Explaining convertible debt
Seed-stage investments are often structured as convertible loans. Investors loan money to the company. In exchange, the investors receive convertible promissory notes. When the company later sells preferred stock in its next financing, the loan will automatically convert into shares of that same series of preferred stock. The notes would typically convert at a discount (generally between 10% to 20%), so the seed investors would receive their shares of preferred stock at a better price in recognition of the fact that they took an earlier and bigger risk on the company as compared to the new investors in the preferred stock financing.

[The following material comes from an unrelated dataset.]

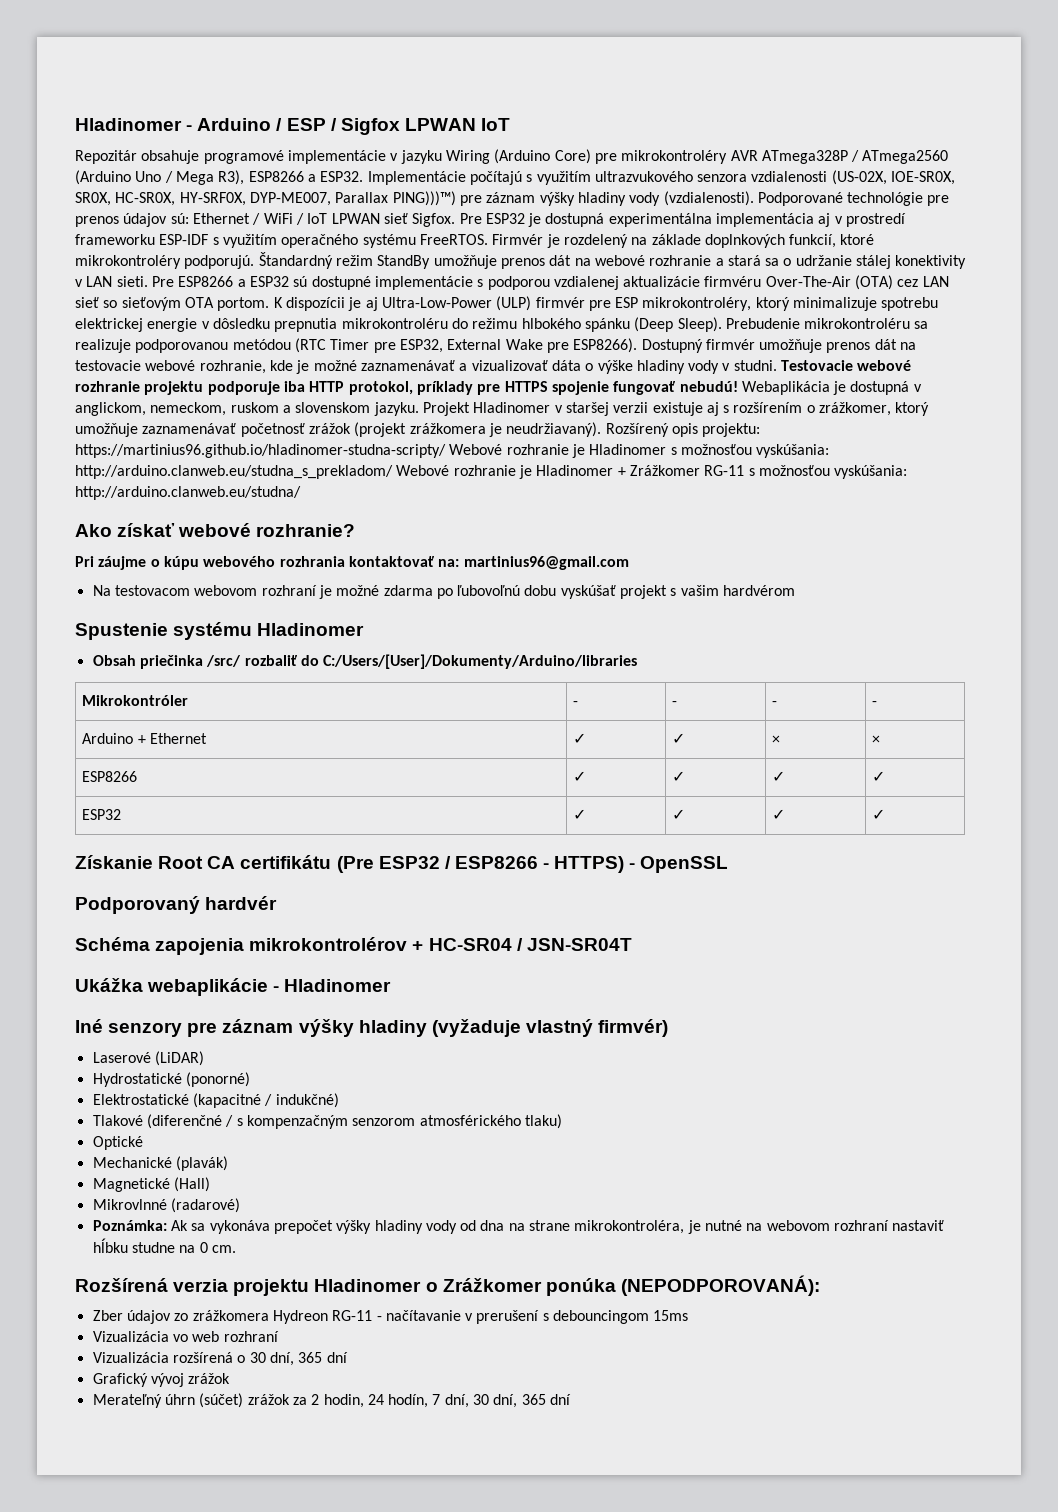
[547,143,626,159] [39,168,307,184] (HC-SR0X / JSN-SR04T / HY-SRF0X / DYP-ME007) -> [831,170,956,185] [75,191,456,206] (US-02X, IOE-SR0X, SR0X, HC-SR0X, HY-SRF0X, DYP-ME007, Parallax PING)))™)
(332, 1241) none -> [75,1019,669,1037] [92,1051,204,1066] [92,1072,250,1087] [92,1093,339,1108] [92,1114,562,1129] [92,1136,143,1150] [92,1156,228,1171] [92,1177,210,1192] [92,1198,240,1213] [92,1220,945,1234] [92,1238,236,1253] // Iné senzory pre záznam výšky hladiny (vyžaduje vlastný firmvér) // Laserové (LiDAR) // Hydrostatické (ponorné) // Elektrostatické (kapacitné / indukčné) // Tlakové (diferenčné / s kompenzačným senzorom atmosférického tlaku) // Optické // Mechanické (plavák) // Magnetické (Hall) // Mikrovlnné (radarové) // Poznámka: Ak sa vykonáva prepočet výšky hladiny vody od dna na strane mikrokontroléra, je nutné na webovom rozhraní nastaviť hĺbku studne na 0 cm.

Using convertible debt for seed-stage investments has the following advantages over selling preferred stock:
A. No Current Valuation. Selling preferred stock requires the company and investors to agree upon the current value of the company, which can be difficult for early-stage companies, especially if investors are not experienced or if founders feel that the company is not mature enough to be fairly valued by investors. With convertible debt, the company and investors generally do not need to agree upon the company’s current valuation. Instead, they defer the valuation decision until the time of the next preferred stock financing. Read about valuation caps on convertible notes.
B. Efficiency/Cost. With fewer and less complicated documents, a convertible debt financing can be completed more quickly, and at a lower cost, than a preferred stock financing. This can be particularly important in a seed round where the amount raised may not be that significant.
C. Status of Investors. Holders of promissory notes are creditors and as such, receive preferential treatment, as compared to equity holders, in the event of a bankruptcy or liquidation. Since early stage investing is very risky, this is an important consideration to some investors.
D. Familiarity. Convertible debt is not likely to present obstacles to completing a future financing because institutional investors, which may participate in the future financing round, are familiar with its structure.
E. No Impact On Common Stock. Selling common stock for fundraising purposes has the effect of fixing the current fair market value of the company’s common stock. As a result, the company will effectively no longer be able to issue equity incentives to potential employees (in the form of options to purchase shares of common stock) at a price below the common stock sold for fundraising purposes without creating negative tax and accounting issues. Issuing convertible debt does not create those same issues for the value of the common stock.
If you are looking for a relatively quick and cost-effective method of raising capital and plan to raise more equity capital in the future, convertible debt may be a good option.